[Set of tasks]:
1) List every episode or series of the show that the Thin Ice review mentions by name.
2) Continue the Thin Ice review from where it stops.

Selected excerpt START

Like I said earlier, character and theme are the name of the game here and today’s choice selection is ‘slavery’. Well, actually it’s ‘the value of life’ if we want to be more specific, but I’d like to see you argue that those two aren’t linked. We see this throughout, starting with Bill’s pivotal conversation with the Doctor near the start when, after witnessing a boy being drowned, she asks how the Doctor finds it so easy to move on from the experience of seeing others die (or worse). The Doctor’s response – that if he doesn’t move on, more people will die – has echoes of Into The Dalek to it; namely the moment he allows the Dalek antibodies to attack and kill one of the soldiers so that he and the others can escape. It’s interesting that the show should return to this idea after Series 9 largely ejected a lot of the Doctor’s harsher personality traits that he embodied in Series 8, but here it is nonetheless and with a subtle but crucial difference. The Doctor of Series 8 was confused and enraged about who he was as a person and so his often disarming ways of defusing a situation tended to come across cold. Here, Capaldi reins the performance in, quietly answering Bill’s question instead of huffing and turning away. At first, the look on his face borders on obliviousness, but one scene later proves this wrong as the Doctor helps comfort the rest of the children. The Doctor may be quick to move on, but don’t mistake that for coldness. Don’t mistake obliviousness for quiet acceptance.

We have that coupled with slavery, which arrives in many many forms throughout Thin Ice. Bill quickly points out after stepping out of the TARDIS that “Slavery is still totally a thing.” Oh and then there’s the revelation that the coal-pooping Sea Serpent is actually chained to the floor of the Thames against its will. Plus a scene where Lord Sutcliffe barfs out all kind of racism towards Bill during the second half of the episode, which the Doctor has a very satisfying response to:

The two themes really intertwine with the Doctor’s speech to Lord Sutcliffe that pretty much everyone raved about after the episode had aired. I don’t know how many times that speech got reblogged and retweeted online but I'm going to stick it here again anyway:

"Human progress isn’t measured by industry. It’s measured by the value you place on a life. An unimportant life. A life without privilege. The boy who died on the river, that boy’s value is your value. That’s what defines an age, that’s… what defines a species."

Selected excerpt END
Records supplied START

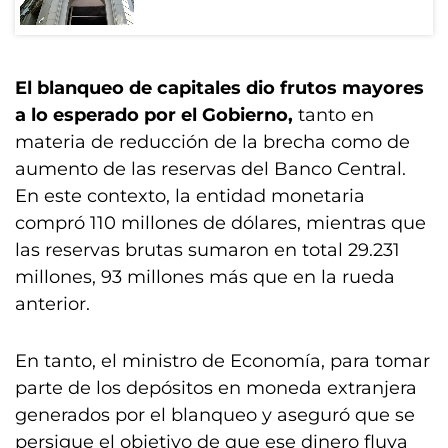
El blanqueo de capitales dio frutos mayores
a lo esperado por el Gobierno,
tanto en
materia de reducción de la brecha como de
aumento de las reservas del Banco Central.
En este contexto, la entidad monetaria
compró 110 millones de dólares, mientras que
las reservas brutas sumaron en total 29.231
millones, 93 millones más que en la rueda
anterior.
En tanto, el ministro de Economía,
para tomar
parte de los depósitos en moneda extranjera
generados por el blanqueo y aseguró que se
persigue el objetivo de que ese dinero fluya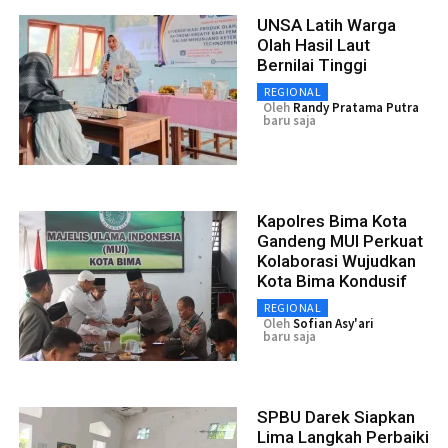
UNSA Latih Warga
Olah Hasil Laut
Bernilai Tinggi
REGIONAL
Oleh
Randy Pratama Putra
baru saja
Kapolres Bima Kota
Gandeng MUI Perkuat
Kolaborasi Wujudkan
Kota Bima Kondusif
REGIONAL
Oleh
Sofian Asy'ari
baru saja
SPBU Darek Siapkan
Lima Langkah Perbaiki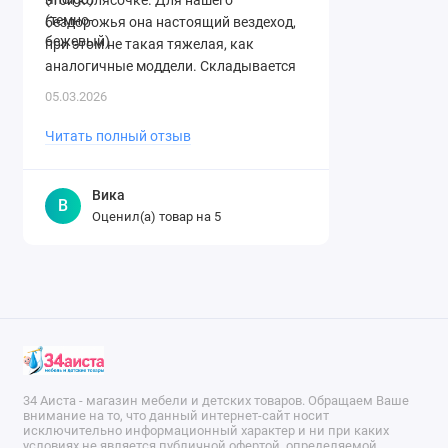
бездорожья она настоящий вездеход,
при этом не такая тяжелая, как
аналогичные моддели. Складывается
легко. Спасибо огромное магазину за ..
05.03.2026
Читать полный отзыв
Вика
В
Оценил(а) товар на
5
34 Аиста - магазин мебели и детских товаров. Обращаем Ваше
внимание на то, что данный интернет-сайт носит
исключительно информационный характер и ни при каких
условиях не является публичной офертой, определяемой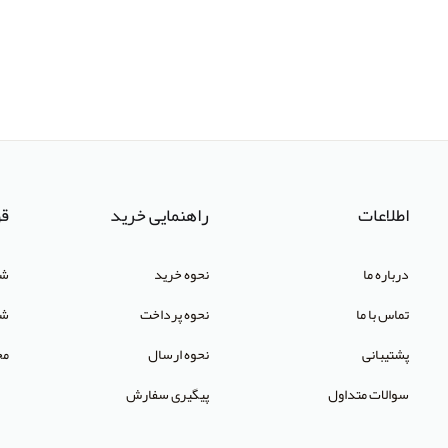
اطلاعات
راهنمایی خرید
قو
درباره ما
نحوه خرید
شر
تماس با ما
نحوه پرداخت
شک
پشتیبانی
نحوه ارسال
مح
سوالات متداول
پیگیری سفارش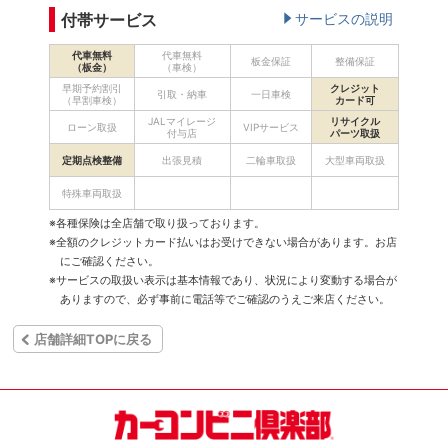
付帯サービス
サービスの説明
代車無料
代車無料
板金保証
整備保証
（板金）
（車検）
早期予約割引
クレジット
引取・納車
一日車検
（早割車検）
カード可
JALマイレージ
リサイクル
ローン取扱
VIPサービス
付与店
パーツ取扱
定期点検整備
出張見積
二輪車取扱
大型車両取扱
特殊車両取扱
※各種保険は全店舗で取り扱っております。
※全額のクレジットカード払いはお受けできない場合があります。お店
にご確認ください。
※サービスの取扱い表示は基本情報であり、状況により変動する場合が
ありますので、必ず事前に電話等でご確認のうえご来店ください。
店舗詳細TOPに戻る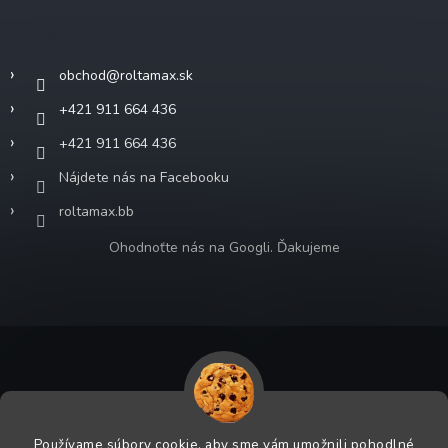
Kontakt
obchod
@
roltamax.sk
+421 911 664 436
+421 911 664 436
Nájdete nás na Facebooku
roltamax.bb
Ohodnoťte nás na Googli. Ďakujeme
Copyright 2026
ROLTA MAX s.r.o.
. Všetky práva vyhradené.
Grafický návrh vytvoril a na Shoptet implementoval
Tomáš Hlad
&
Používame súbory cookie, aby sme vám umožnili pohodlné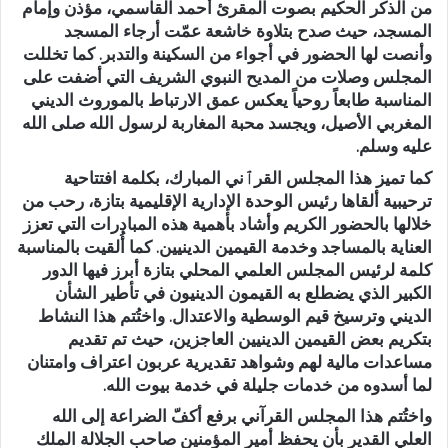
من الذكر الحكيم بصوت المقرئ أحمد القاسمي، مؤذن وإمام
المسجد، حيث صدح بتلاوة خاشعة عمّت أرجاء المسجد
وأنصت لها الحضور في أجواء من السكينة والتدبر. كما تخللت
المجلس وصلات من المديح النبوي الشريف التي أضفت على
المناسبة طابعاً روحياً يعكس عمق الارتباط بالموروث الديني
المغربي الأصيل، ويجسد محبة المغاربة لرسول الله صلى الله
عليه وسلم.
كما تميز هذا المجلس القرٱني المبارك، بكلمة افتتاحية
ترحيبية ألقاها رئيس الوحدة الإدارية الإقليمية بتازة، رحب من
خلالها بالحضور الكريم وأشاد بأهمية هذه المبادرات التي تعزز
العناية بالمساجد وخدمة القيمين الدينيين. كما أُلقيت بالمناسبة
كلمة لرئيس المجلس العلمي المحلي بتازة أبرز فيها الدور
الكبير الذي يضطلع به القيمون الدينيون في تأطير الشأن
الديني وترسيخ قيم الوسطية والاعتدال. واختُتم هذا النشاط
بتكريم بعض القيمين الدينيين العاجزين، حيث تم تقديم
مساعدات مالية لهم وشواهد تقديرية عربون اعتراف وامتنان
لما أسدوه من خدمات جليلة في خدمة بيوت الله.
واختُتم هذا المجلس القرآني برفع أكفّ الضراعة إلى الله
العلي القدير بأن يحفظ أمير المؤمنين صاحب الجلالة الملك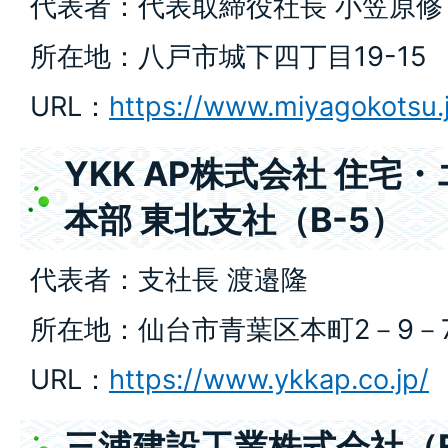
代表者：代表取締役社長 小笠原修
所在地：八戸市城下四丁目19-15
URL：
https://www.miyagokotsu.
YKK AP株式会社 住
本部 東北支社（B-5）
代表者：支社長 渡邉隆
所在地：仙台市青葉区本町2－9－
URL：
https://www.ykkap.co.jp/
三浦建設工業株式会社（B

Records supplied END
Records supplied START

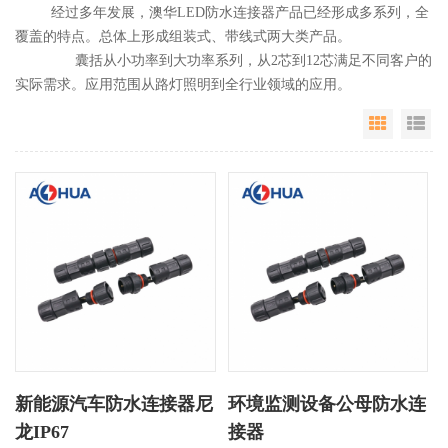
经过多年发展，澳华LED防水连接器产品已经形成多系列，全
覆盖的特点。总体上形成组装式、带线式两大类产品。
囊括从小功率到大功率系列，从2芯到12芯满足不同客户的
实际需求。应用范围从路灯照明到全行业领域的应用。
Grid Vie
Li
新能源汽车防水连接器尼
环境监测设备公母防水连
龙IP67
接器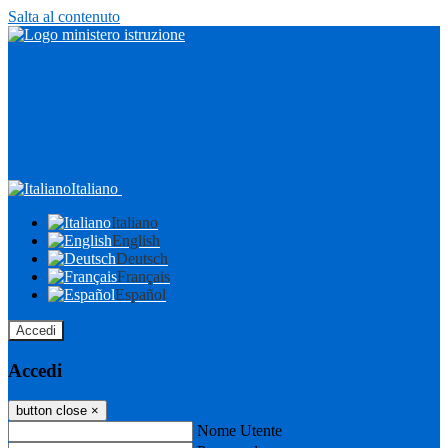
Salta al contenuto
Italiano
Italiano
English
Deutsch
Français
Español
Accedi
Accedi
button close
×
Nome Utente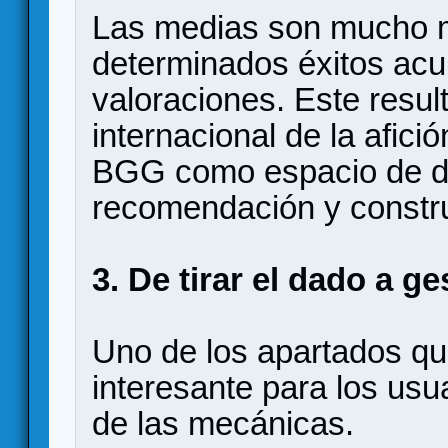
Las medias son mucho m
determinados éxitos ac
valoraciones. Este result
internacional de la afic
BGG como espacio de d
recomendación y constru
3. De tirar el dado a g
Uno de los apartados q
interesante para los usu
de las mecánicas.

Records supplied END
Records supplied START

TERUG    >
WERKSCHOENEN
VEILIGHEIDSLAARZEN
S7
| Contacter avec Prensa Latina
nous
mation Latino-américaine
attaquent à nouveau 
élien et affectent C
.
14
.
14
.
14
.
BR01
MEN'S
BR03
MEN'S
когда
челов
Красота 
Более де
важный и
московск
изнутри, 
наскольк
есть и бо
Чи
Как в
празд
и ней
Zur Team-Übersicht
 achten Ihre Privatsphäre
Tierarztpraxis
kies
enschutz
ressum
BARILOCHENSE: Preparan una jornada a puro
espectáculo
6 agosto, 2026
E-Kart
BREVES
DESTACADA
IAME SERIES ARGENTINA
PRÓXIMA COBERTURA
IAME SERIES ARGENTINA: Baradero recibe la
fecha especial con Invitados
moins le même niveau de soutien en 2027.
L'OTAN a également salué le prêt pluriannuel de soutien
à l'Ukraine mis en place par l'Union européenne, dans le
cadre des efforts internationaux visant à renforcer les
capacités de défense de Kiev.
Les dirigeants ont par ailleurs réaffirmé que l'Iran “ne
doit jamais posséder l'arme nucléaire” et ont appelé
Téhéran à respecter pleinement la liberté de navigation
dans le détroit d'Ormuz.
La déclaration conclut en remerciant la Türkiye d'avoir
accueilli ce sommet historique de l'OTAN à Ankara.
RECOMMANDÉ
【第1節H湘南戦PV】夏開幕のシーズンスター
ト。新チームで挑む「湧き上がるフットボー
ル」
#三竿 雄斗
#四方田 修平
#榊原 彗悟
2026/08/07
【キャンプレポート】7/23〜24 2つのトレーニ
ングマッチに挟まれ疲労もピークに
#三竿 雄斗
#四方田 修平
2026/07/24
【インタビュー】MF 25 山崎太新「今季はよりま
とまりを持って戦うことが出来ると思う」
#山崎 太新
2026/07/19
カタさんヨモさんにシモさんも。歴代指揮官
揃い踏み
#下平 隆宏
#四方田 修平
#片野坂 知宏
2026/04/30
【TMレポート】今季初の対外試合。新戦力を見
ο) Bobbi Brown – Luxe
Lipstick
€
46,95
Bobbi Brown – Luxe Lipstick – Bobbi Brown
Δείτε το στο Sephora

Records supplied END

[Responses in order]:
1) Into The Dalek, Series 9, Series 8, Thin Ice

2)
About 10 minutes later, Lord Sutcliffe gets eaten by the very Sea Serpent that he enslaved. There’s the episode’s thesis in a nutshell: If you cast away your morals, compassion and decency then you walk on Thin Ice - don’t be surprised if it gives way beneath your feet.

If the episode’s themes are tightly stacked, then it’s a good thing that there's great character work to carry them. Thin Ice represents easily my favourite approach to Bill that the show has achieved so far, running her through the gamut from delight to anger and back to delight again. The Doctor is also at his most delightful throughout and there’s a sense after this episode that Bill and The Doctor’s dynamic is fully broken in. The training wheels have come off. It doesn’t hurt that Sarah Dollard dishes out some really witty and satisfying moments throughout, from various remarks during the opening segment (I really love the idea of The Doctor kicking back by taking in some zero gravity magic wrestling) through to the moment where the Doctor punches a racist. If there’s a funnier episode of Doctor Who this year, I’ll be very surprised.

All of this is bolstered not just by great production, but also by a fantastic story structure (if we’re gonna get down, dirty and nerdy with the writing here). Every bit of the episode is vital and the tone control is fantastic, given how the episode can veer quickly between “Oh man, that child just drowned” and “Okay, who wants pie?!”.

Have I been unapologetically slobbering here? Perhaps. A little bit. Yes. But for a very simple reason: With Thin Ice, the bar for Series 10 has been raised. Let’s see if any of the remaining 9 episodes can vault it.